La chute a été plus forte pour Cambio, le doyen du secteur, avec 5% du temps de location habituel. ” Moins d’une heure par jour par voiture contre 8 à 10 h, indique Frédéric Van Malleghem, manager de Cambio Bruxelles. Nous avons gardé les véhicules disponibles, mais nous limitons à une réservation par jour et par voiture pendant le confinement, en renforçant le nettoyage des véhicules. ” Il n’est pas pessimiste pour l’après-crise. ” Cela prendra du temps, mais nous avions démarré très fort, avec +20% de fréquentation en janvier et en février. ” Frédéric Van Malleghem espère même terminer l’année en équilibre.

Cambio a des réserves

Contrairement à des start-up globales comme Lime, qui ont souvent suspendu leur service, l’activité est rentable et locale pour Cambio (*). Dans un monde de cigales, elle est la fourmi. ” Les bénéfices des dernières années n’ont pas été captés par les actionnaires, ils sont réinjectés dans les innovations, ce sont des réserves. On va en manger une partie et les nouveaux services seront retardés “, continue Frédéric Van Malleghem.

Les acteurs qui ont maintenu leur service pendant le confinement espèrent que les utilisateurs s’en souviendront. Pour Dott (trottinettes partagées à Bruxelles et Liège), c’est une forme de marketing au moment où les transports en commun sont regardés avec suspicion. ” Pour ceux qui n’ont pas envie de prendre leur voiture, c’est le meilleur outil “, assure Zaïna Risaci, marketing manager pour la Belgique.
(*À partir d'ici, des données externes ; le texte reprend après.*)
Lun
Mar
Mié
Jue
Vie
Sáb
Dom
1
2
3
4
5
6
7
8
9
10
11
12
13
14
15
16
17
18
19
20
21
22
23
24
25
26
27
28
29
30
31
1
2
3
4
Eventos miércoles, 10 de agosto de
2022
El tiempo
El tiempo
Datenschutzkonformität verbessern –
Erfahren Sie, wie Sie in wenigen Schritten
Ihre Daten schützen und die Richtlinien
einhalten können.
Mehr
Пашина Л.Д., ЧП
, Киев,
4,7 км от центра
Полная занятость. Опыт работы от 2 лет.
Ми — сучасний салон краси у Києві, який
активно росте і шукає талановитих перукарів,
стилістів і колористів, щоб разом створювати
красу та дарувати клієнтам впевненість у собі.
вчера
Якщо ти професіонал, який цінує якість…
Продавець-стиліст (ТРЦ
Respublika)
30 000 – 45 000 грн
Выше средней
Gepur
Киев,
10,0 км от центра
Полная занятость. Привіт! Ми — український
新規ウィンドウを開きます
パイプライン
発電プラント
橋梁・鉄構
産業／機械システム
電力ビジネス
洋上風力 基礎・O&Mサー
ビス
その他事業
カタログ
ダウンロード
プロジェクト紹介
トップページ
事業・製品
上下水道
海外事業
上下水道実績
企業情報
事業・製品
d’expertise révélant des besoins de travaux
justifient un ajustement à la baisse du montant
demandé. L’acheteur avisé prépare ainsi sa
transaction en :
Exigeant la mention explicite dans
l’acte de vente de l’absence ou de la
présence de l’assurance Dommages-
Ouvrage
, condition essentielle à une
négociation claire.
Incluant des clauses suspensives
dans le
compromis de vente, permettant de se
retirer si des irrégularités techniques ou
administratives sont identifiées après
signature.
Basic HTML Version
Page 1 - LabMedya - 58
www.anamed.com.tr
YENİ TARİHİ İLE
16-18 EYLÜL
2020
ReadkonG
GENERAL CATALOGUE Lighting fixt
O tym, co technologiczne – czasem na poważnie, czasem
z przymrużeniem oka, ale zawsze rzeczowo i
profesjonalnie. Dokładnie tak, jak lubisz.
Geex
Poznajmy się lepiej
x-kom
Reste à voir si les véhicules partagés ne vont pas subir la même méfiance sanitaire qui touche les bus ou les trains. ” C’est tout de même mieux qu’un métro bondé “, déclare Michaël Grandfils, de Lab Box. Il y a moyen de gérer la situation avec des lingettes et du gel. Et de citer une enquête, plutôt rassurante, commanditée par D’Ieteren Auto. Menée auprès de 1.300 personnes en avril, elle indique que 40% des répondants se disent prêts à utiliser davantage les voitures partagées. Puis scrute la Chine, qui a déconfiné avant nous, et semble en pincer pour l’auto partagée.

(*) Cambio est une initiative de l’ASBL Taxistop, organisée en trois sociétés, pour la Flandre, la Wallonie et Bruxelles. La Stib est actionnaire à 49% de Cambio Bruxelles, De Lijn possède 65% de Cambio en Flandre, les TEC, 25% de l’activité wallonne.